A reportagem é de Lorenzo Prezzi, publicada por Settimana News, 03-10-2018. A tradução é de Luisa Rabolini.

A brilhante ideia é substituir o sonho de De Gasperi, Adenauer e Schuman com aquele de Orban, Zeman e Salvini: retornar à Europa das nações. O Brexit e a saída do euro são suas pequenas e consistentes consequências. Além disso, os Estados Unidos, a China e a Rússia bastam e sobram para administrar a nova desordem mundial e o ocaso definitivo do Ocidente. Uma pequena peça do projeto está sendo executada graças ao novo governo italiano com o pessoal do 5Stelle e da Lega que estão aplicando “o discurso de Trump na ONU".

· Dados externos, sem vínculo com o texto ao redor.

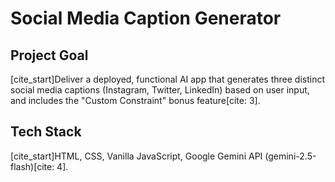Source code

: # Social Media Caption Generator

## Project Goal
[cite_start]Deliver a deployed, functional AI app that generates three distinct social media captions (Instagram, Twitter, LinkedIn) based on user input, and includes the "Custom Constraint" bonus feature[cite: 3].

## Tech Stack
[cite_start]HTML, CSS, Vanilla JavaScript, Google Gemini API (gemini-2.5-flash)[cite: 4].
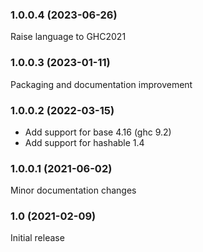 ### 1.0.0.4 (2023-06-26)

Raise language to GHC2021

### 1.0.0.3 (2023-01-11)

Packaging and documentation improvement

### 1.0.0.2 (2022-03-15)

- Add support for base 4.16 (ghc 9.2)
- Add support for hashable 1.4

### 1.0.0.1 (2021-06-02)

Minor documentation changes

### 1.0 (2021-02-09)

Initial release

Mas, como bom católico, Bannon não se exime da necessidade de ministrar uma "dura lição" para a Igreja e para o Papa Francisco, culpados de não serem fans do populismo e do nacionalismo. Com a superioridade presunçosa de um mestre, ele lista as graves deficiências do pontífice:

  • sujeita a conferência episcopal italiana (ele diz patrocina) para definir como um “mal” o ressurgimento do nacionalismo;
  • assina um acordo com o governo chinês para a nomeação dos bispos, "com o qual seis milhões de católicos devotos na China são vendidos" para o regime;
  • impõe aos migrantes terem filhos em vez de promover a fertilidade de casais e famílias italianas;
  • como todos os jesuítas, está sob a influência da "escola marxista de Frankfurt" e contagiado pela "teologia da libertação";
  • administra a “instituição temporal da Igreja ... de forma imprudente";
  • não prepara o dinheiro para pagar as vítimas da pedofilia dos padres;
  • "A Igreja não será mais um poder temporal, porque terá que vender suas propriedades".

O núcleo do argumento é de uma evidência brilhante: o papa "é infalível em matéria religiosa e doutrinal, mas é muito falho quando se trata de política". Como se dissesse: o dogma está certo, mas não a doutrina social. Não poderia faltar o apoio ao probo testemunho de dom Carlo Maria Viganò e à sua indicação: “o papa não deve renunciar". Sem considerar, aliás, que Viganó disse o contrário. Só que não o repetiu mais tarde.

Os rápidos e imprevistos volteios das borboletas ajudam a compreender os novos campeões da fé.